He was right once or twice a day, depending on whether it was military or civilian time. Stacy McCain, John McCain Was … Right?
Everybody who knows me knows I was not a fan of the distant relative I called “Crazy Cousin John.” The whole point of naming this blog “The Other McCain” was to ensure nobody confused me with the Arizona senator, whose advocacy of amnesty for illegal aliens I abhorred.
So it was interesting to see my late kinsman “go viral” this week:A recently resurfaced video showing late Senator John McCain warning colleagues of an “unqualified” and “dangerous” Antony Blinken, who served as deputy national security advisor under President Barack Obama at the time, specifically blasting Blinken’s desire to withdraw U.S. troops from Afghanistan.OK, so you may be among those conservatives who don’t like the idea of the U.S. playing global policeman, with our troops deployed hither and yon to prop up weak “allies,” but we’ve still got 36,000 troops in Germany, some 30 years after the end of the Cold War, and I don’t think it would have been too much to leave 3,000 or so in Afghanistan.
The nearly two-minute clip, which comprises excerpts from December 2014, depicts McCain approaching the Senate floor to oppose Blinken’s nomination as deputy secretary of state.
“Madam President, I rise to discuss my opposition to the pending vote concerning Mr.
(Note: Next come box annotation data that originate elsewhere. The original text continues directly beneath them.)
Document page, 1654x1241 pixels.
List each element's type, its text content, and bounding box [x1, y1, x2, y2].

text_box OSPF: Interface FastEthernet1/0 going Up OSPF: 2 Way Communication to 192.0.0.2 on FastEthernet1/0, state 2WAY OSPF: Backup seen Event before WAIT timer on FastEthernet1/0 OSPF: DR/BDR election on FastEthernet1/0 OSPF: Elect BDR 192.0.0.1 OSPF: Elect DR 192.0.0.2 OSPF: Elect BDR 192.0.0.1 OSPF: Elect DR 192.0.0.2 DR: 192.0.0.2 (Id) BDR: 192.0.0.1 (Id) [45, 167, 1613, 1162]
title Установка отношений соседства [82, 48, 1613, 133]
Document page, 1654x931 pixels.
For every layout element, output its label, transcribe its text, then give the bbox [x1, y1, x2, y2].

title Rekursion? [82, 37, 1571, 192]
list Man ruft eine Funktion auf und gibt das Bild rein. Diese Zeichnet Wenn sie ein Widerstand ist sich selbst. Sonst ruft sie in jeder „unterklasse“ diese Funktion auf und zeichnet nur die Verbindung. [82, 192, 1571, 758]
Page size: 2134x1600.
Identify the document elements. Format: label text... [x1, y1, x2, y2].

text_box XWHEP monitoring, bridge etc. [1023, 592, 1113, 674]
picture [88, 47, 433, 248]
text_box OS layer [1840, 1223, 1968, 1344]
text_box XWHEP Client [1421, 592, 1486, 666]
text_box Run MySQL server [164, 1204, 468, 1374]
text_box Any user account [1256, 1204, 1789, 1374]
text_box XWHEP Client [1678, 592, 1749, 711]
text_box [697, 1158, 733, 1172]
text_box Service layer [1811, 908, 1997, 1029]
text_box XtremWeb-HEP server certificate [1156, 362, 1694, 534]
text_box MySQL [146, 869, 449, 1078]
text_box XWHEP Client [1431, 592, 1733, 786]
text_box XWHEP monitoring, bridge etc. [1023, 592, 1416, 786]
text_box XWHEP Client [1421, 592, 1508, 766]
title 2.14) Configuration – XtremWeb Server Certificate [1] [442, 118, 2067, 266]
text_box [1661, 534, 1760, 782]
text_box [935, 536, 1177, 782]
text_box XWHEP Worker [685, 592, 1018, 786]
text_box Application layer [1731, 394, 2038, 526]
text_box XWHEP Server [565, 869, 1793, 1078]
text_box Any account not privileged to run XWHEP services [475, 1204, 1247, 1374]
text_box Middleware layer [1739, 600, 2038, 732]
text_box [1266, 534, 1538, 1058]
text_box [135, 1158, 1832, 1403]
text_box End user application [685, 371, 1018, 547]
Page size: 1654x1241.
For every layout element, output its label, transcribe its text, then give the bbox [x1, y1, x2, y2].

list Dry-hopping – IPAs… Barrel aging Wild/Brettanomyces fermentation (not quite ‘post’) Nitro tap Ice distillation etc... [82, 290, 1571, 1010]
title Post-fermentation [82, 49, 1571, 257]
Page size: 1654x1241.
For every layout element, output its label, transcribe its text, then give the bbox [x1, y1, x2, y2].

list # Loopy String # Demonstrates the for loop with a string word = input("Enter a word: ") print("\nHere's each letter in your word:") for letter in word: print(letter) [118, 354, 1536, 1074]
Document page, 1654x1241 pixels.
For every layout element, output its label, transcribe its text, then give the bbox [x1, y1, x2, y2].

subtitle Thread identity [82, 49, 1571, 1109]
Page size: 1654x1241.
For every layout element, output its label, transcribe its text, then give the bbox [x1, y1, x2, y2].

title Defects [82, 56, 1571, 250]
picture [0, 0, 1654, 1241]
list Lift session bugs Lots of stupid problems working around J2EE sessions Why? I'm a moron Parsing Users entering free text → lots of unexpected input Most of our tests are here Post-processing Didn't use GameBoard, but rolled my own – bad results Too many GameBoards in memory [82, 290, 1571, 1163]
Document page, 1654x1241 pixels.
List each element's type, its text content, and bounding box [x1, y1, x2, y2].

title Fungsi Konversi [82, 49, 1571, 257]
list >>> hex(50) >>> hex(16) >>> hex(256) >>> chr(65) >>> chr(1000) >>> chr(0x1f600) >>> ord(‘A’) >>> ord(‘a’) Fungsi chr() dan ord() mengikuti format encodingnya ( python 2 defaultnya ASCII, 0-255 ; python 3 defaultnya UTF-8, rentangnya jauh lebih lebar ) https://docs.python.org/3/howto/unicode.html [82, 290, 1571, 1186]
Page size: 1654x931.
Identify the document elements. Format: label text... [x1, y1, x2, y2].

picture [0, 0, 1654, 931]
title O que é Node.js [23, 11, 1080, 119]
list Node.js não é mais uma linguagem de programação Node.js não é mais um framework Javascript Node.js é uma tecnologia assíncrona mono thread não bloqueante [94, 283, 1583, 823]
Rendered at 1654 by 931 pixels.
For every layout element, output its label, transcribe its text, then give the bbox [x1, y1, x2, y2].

Anthony ‘Tony’ Blinken, who is not only unqualified, but, in fact, in my view, one of the worst selections of a very bad lot that this president has chosen,” McCain began.
“I hope that many of my colleagues will understand that not often do I come to the floor to oppose a nomination of the president of the United States because I believe that elections have consequences,” he continued.
McCain is also seen slamming Blinken, deeming the then-deputy national security advisor a danger to the United States.
“In this case, this individual has actually been dangerous to America and to the young men and women who are fighting and serving it,” he said.
McCain also noted Blinken’s role in “conceptualizing and furthering” a failed foreign policy.
“U.S. foreign policy is in shambles,” he said. “It’s at best a strategic, and at worst, anti-strategic.”
Quoting Blinken himself, McCain then described his concerns that the then-Obama official would push for a complete withdrawal of troops from Afghanistan, leading to a “replay” of war-scarred Iraq:“I’ll move on to Afghanistan. Mr. Blinken said, ‘We’ve been very clear, we’ve been consistent. The war will be concluded by the end of 2014. We have a timetable and that timetable will not change.’ This is why I’m so worried about him being in the position that he’s in because if they stick to that timetable, I am telling my colleagues that we will see the replay of Iraq all over again. We must leave a stabilizing force behind of a few thousand troops or we will see again what we saw in Iraq.”Seven years after McCain’s opposition to Blinken’s nomination, the latter serves as Secretary of State, with many claiming the events from this week proved the necessity of McCain’s warning.
A friend who was in planning at the Pentagon once explained to me on a fishing trip why he favored continuing troops in Afghanistan (he had been on two tours there, and hated the place). Just look where Afghanistan is, he said, between China, Pakistan, Iran, and remnants of the Russian Empire, most of our current foes (yeah, I know, Pakistan isn't officially a foe, but for all practical purposes it is.)